Testing his FP&A skills
Kelvin came across the FPAC credential when he was researching professional qualifications for FP&A. Because he felt this was a discipline that would expand very quickly, he wanted to solidify his skills in a structural and academic way, which included formally testing his knowledge in the area.
The courses for the FPAC credential were something Kelvin said he found to be well balanced. There were areas he had not come across directly, either from other credentials or through his work, that looked interesting, so he decided to embark on the FPAC journey. And he’s glad he did.
“The FPAC program provided me with new perspectives on some areas of FP&A,” he said. “A good example is, in the areas of forecasting, the preparation materials provided good tips and strategies in obtaining and refining inputs from different experts and specialists. These soft skills have added value to what I do professionally.

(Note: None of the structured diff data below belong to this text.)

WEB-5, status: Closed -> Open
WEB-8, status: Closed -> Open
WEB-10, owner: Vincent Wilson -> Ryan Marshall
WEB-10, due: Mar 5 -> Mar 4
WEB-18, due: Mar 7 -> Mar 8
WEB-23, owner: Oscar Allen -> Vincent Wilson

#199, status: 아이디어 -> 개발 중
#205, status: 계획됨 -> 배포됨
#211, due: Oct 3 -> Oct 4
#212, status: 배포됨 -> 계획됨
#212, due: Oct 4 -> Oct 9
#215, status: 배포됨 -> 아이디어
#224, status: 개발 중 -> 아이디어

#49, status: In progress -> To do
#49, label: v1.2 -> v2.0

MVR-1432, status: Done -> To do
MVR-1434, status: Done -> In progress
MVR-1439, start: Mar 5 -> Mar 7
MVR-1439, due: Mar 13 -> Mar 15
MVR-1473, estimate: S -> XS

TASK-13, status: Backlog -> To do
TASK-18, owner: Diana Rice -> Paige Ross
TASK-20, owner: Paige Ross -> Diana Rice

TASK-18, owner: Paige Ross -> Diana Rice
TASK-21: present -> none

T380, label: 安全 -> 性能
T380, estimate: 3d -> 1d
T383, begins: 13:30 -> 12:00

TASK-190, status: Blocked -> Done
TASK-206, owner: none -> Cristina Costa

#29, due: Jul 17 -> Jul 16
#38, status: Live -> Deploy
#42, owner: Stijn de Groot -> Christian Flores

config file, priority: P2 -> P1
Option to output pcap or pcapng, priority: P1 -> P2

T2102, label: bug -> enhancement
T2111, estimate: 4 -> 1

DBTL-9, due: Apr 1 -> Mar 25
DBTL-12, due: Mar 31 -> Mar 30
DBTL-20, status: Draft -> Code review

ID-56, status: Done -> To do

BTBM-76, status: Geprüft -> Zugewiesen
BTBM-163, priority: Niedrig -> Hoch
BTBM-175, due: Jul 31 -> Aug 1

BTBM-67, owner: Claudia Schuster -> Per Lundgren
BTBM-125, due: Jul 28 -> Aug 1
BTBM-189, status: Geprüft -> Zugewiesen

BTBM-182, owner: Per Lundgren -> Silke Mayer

I also acquired different ways of modelling, which were valuable additions to my toolbox.” Kelvin added that knowing he holds a professional qualification in a specialized area provides him with the confidence to push himself further in his career.
Would he recommend the FPAC to others? “Absolutely.” Kelvin said he would encourage anyone with a serious interest in pursuing a career in FP&A to earn the FPAC credential. “First and foremost, every learning opportunity is an enriching experience, and I have already made use of some of the skills that I have acquired from the FPAC program,” he said. “The credential is a recognition of what you know and your experience in the field of FP&A, and if you hold other accounting and finance credentials too, it’s evidence that you have a multi-dimensional set of skills to tackle the many challenges faced by today’s finance professionals.”